What’s An NFP Guy To Do?

By Jim Volpe



In the software industry, we have a saying, “Run towards the pain.” When we have identified a pain point in a business process, we exercise that process more until we find out what is wrong and fix it. This is a great strategy with computers, but things are a bit different with humans. In a marriage, we can’t constantly run at all the pain points, but we certainly can’t ignore them either. As NFP Guys, we are already dealing with the challenges of abstinence in a constant way that can be difficult for our wives to understand. This can make it easy to run away when the charts and observations begin, but I think this is a helpful place to run towards the pain.

Over the years of teaching, I have seen many couples where the woman handles the NFP responsibilities and even makes the “green light” decisions.
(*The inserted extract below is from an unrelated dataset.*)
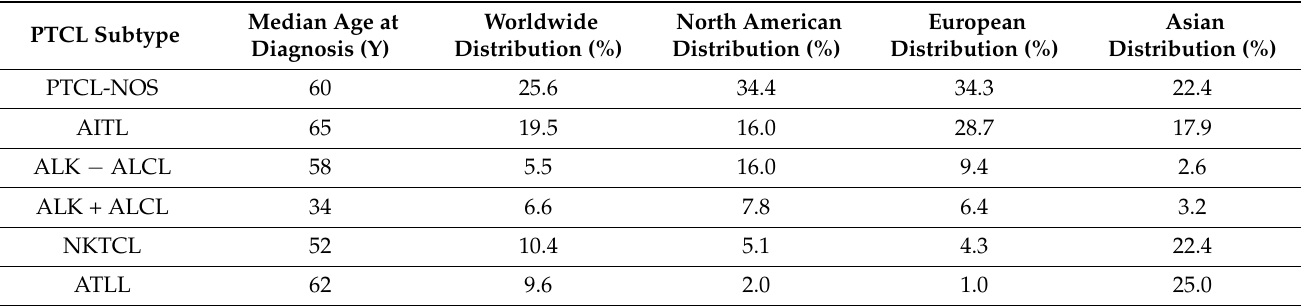
Table 1. PTCL Subtypes Distribution and Median Age at Diagnosis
While marriages can work in many ways, this is a lost opportunity for a marriage to improve. It may be more efficient to have one person know all this material but, in my experience, it is more effective to have both the husband and wife informed in this delicate area. As a teaching couple, we have observed that those couples where the man is involved and knowledgeable seem the most confident and best able to grasp the method. Wives and future wives all appreciate not being alone in learning this material which is so countercultural. Informed husbands become automatic cheerleaders in this challenging area.

As an NFP cheerleader, I’ve pretty much taken over all aspects of NFP charting and temperature taking. Jen handles the mucus observation and, of course, we discuss our parenting intentions for the cycle together. That should not be done alone! Learning the material was the easiest part for me to pick up when engaged but as soon as we were married and living together, I started recording the temperature. I can now usually take my wife’s temperature without even waking her up. Although this did involve some years of practice on my part and at least one inserting of the thermometer into the nasal passage instead of the mouth.
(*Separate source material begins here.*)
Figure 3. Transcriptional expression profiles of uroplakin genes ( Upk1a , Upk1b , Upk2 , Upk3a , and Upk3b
Despite this, temperature is the easiest observation for the husband to record but, as a minimum, husbands should be involved in the conversation about whether this is a cycle to attempt to achieve a pregnancy. Those conversations are always valuable in setting up a vision for your marriage and family life. Next, I would recommend getting the PeakDay app on your phone, as well as hers, so you can log into the same account to record information and track her cycle live, 24/7. Of course, paper charts would work too, but in this digital age, ease of access facilitates ease of recording. PeakDay can also send a handy notification reminding you to make sure this important detail is not forgotten. Since using the app can involve some specialized knowledge, this is a great place for the husband to lift a burden from his wife. He can enter data, read the daily FAQ, and post questions to the board when an issue arises.

There are many great supplemental materials that a husband can read, such as The Theology of the Body Explained by Christopher West and Fertility, Cycles, and Nutrition by Marilyn Shannon which can enable him to support his wife when issues or questions might arise. Smaller pain points where a husband can be a help to his wife is to relieve his wife of some of the daily burdens; cooking, cleaning, laundry, budgeting, shopping, and child duties are all ways to build up the domestic life of the family which assist with NFP charting by removing stress. Running towards the pain is what an NFP Guy should be doing.